§ **Required action**
Images should be omitted while the rest of the data is duplicated exactly.

§ **Recorded data**
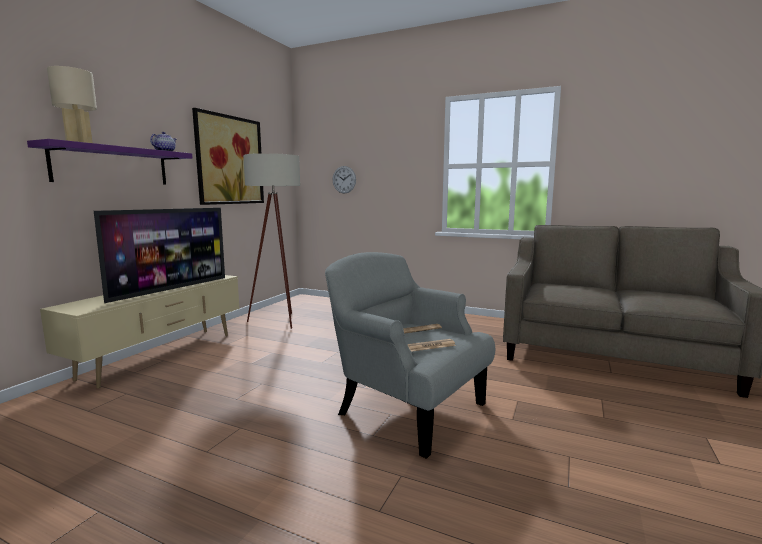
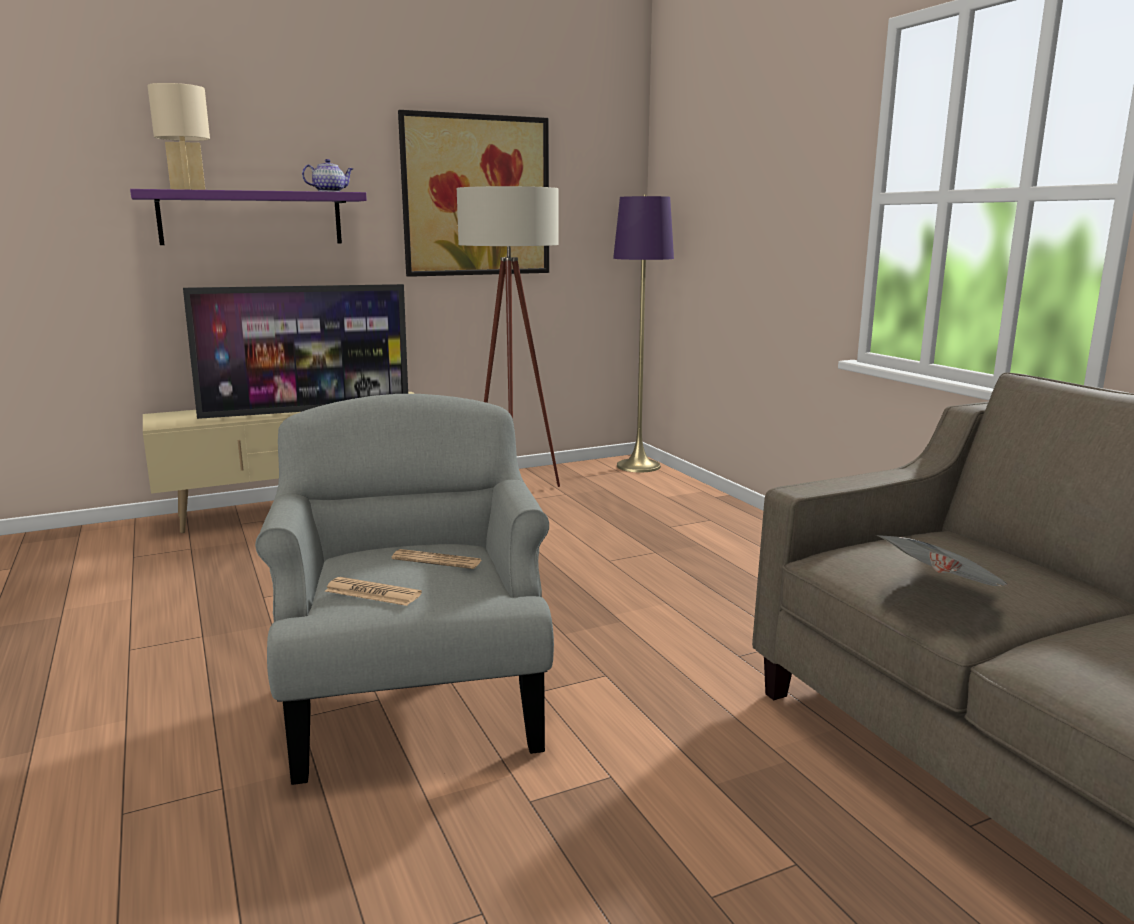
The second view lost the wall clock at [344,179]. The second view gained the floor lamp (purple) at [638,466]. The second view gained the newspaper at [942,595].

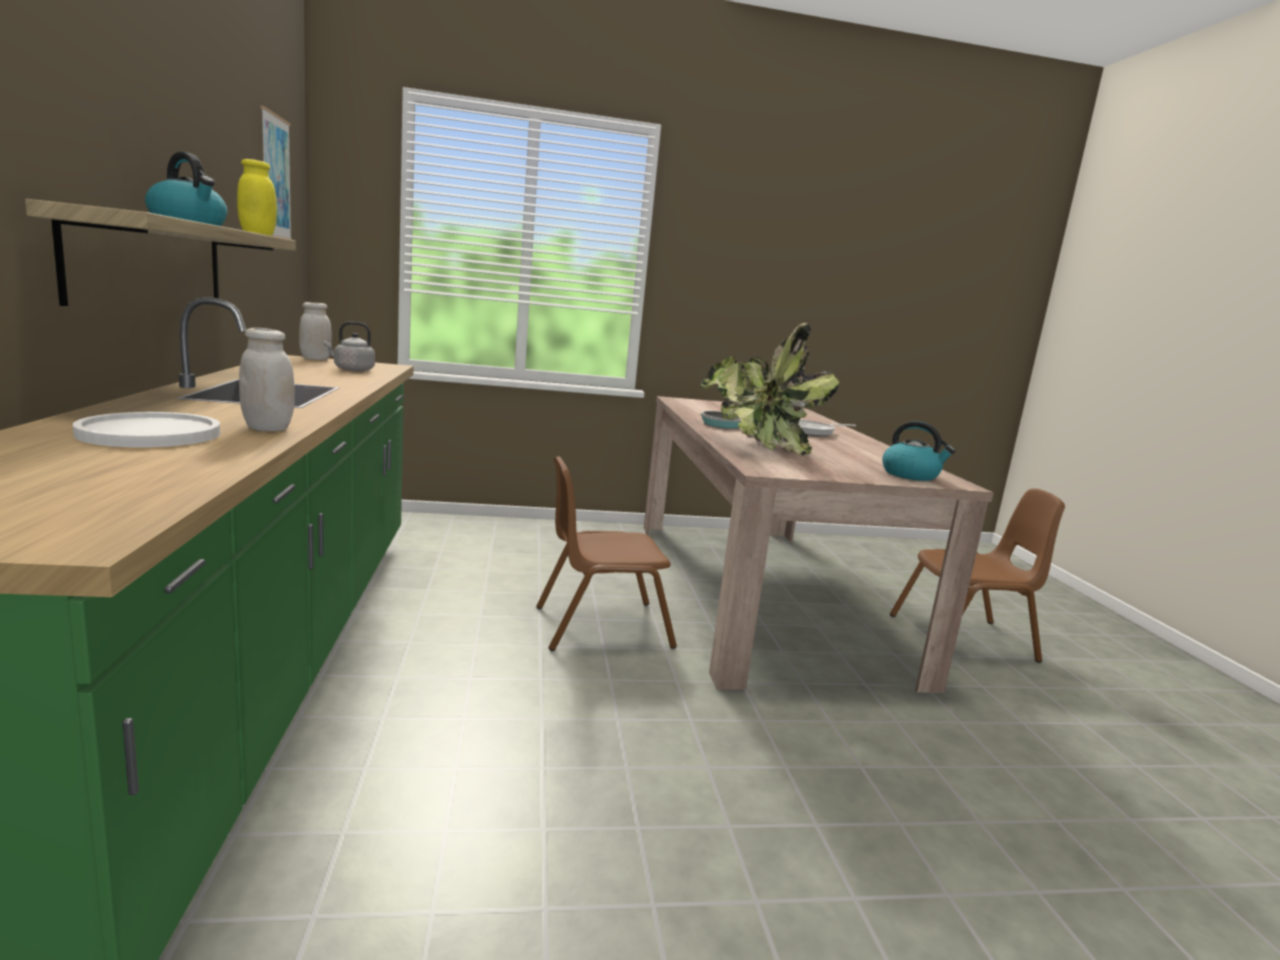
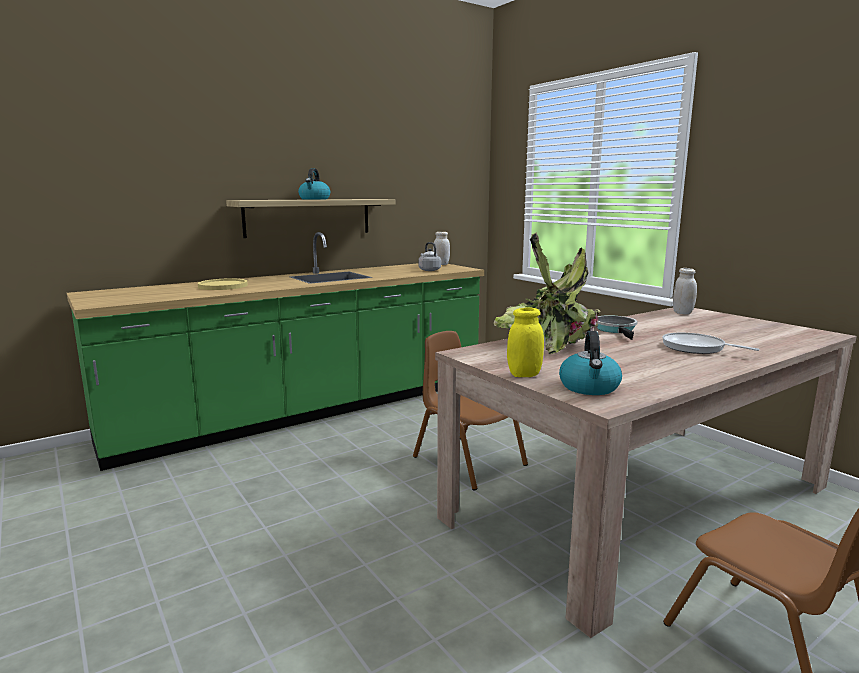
What was the plate (white) at [150,433] turned into the plate (yellow) at [223,286]. The jar (yellow) ended up elsewhere, having gone from [258,234] to [524,374]. The jar (white) ended up elsewhere, having gone from [268,428] to [682,313]. The second view lost the picture at [275,177].

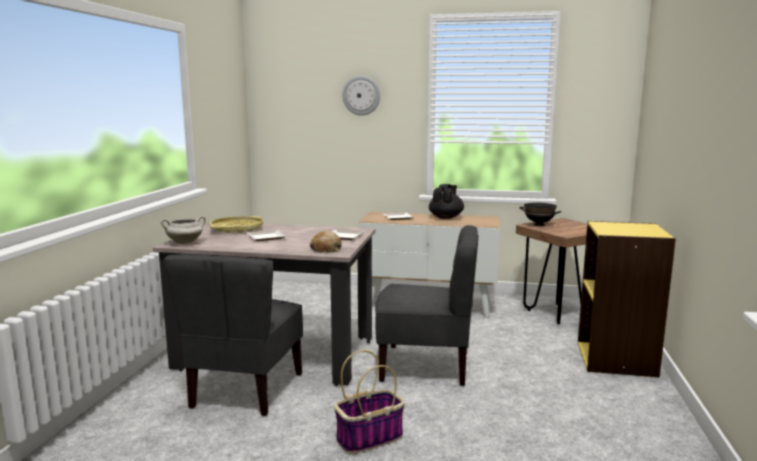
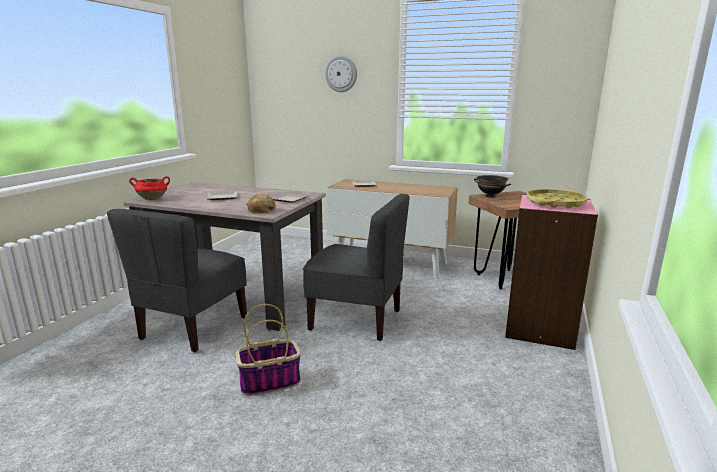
What was the cooking pot (white) at [185,243] turned into the cooking pot (red) at [153,199]. The tray (yellow) ended up elsewhere, having gone from [236,229] to [555,203]. The second view lost the teapot (black) at [446,217]. What was the bookcase (yellow) at [617,359] turned into the bookcase (pink) at [540,328].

§ **Your response**
The second view lost the wall clock at [344,179]. The second view gained the floor lamp (purple) at [638,466]. The second view gained the newspaper at [942,595].

What was the plate (white) at [150,433] turned into the plate (yellow) at [223,286]. The jar (yellow) ended up elsewhere, having gone from [258,234] to [524,374]. The jar (white) ended up elsewhere, having gone from [268,428] to [682,313]. The second view lost the picture at [275,177].

What was the cooking pot (white) at [185,243] turned into the cooking pot (red) at [153,199]. The tray (yellow) ended up elsewhere, having gone from [236,229] to [555,203]. The second view lost the teapot (black) at [446,217]. What was the bookcase (yellow) at [617,359] turned into the bookcase (pink) at [540,328].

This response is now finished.